----- PASAJE DEL TEXTO -----
Académico Facultad de Derecho U. Andrés Bello, sede Viña del Mar
Por décadas, el Poder Judicial fue visto como el menos político y peligroso de los tres poderes del Estado. Ya los padres del constitucionalismo norteamericano, desde sus primeros tiempos, entendieron que este poder —al no depender de ciclos electorales ni estar expuesto a las pasiones del momento— podía actuar como el garante más confiable de las libertades de los ciudadanos. Bajo el principio clásico de separación de poderes, el judicial debía ejercer sus funciones con imparcialidad, independencia y un sólido conocimiento técnico jurídico, lo que lo convertía en el principal dique de contención frente a los excesos del poder político y económico.
En una democracia basada en el Estado de Derecho, los jueces no son meros intérpretes técnicos de normas. Son, ante todo, protectores de derechos fundamentales y árbitros de última instancia. Cuando todo lo demás falla —cuando el poder ejecutivo se extralimita o aparecen abusos a los más débiles— es el poder judicial el que debe restituir el equilibrio y reparar el daño. Por ello, su legitimidad no solo se mide en sentencias, sino en la confianza ciudadana que debe ser el reflejo de su integridad, imparcialidad y profesionalismo.
----- ENTRADAS PROPORCIONADAS -----
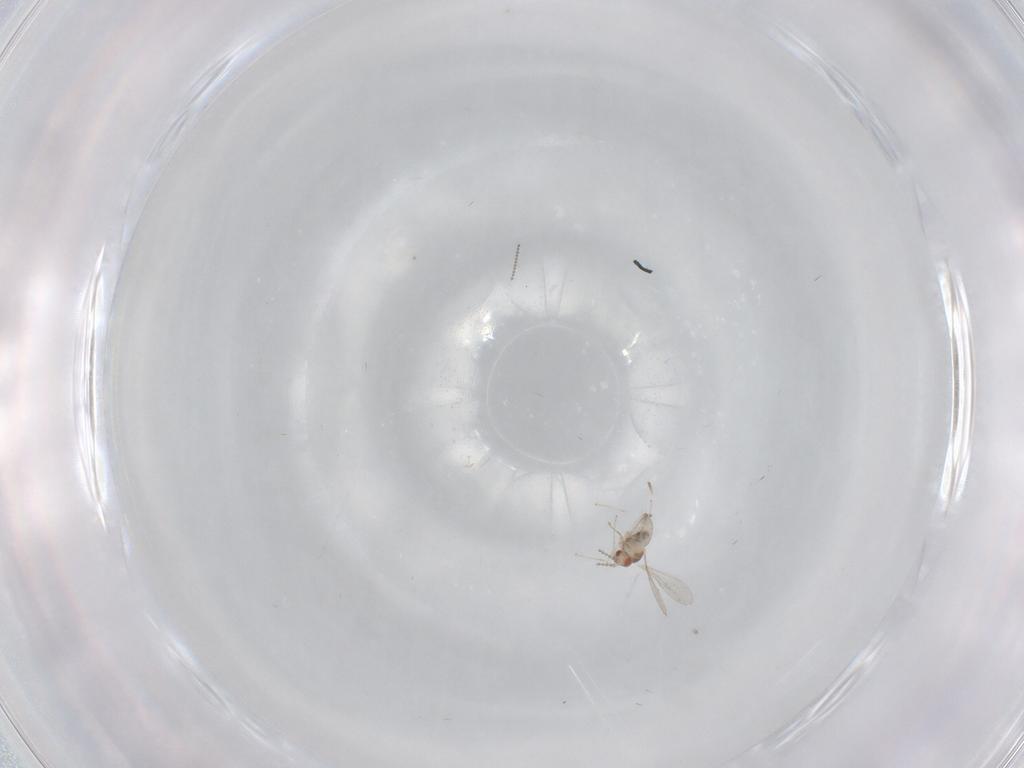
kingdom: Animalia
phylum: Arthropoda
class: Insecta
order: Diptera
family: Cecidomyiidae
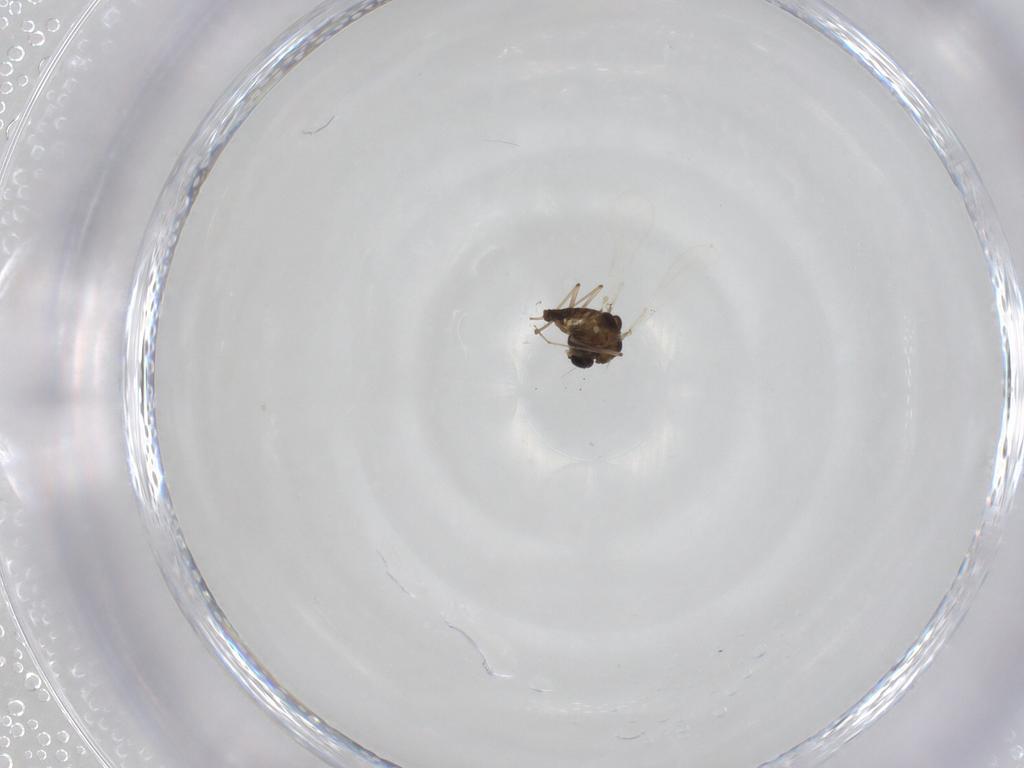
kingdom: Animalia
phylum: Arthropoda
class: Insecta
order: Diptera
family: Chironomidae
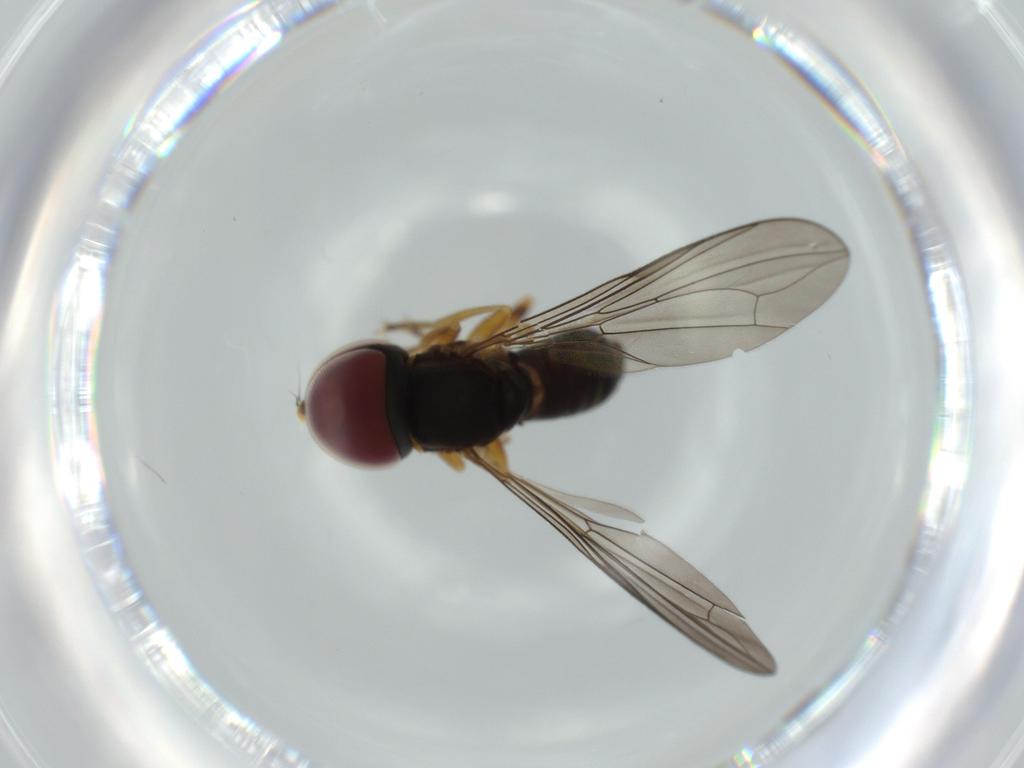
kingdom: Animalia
-----
CONJUNTO DE TAREAS:
1) Según el texto sobre el Poder Judicial, ¿con qué cualidades debía el judicial ejercer sus funciones bajo el principio clásico de separación de poderes?
2) Duplique el fragmento del texto sobre el Poder Judicial que comienza en "En una democracia" y termina en "imparcialidad y profesionalismo.".
Las entradas provienen de una fuente distinta a la del texto.

RESPUESTAS DEL EJERCICIO:
1) Con imparcialidad, independencia y un sólido conocimiento técnico jurídico.

2)
En una democracia basada en el Estado de Derecho, los jueces no son meros intérpretes técnicos de normas. Son, ante todo, protectores de derechos fundamentales y árbitros de última instancia. Cuando todo lo demás falla —cuando el poder ejecutivo se extralimita o aparecen abusos a los más débiles— es el poder judicial el que debe restituir el equilibrio y reparar el daño. Por ello, su legitimidad no solo se mide en sentencias, sino en la confianza ciudadana que debe ser el reflejo de su integridad, imparcialidad y profesionalismo.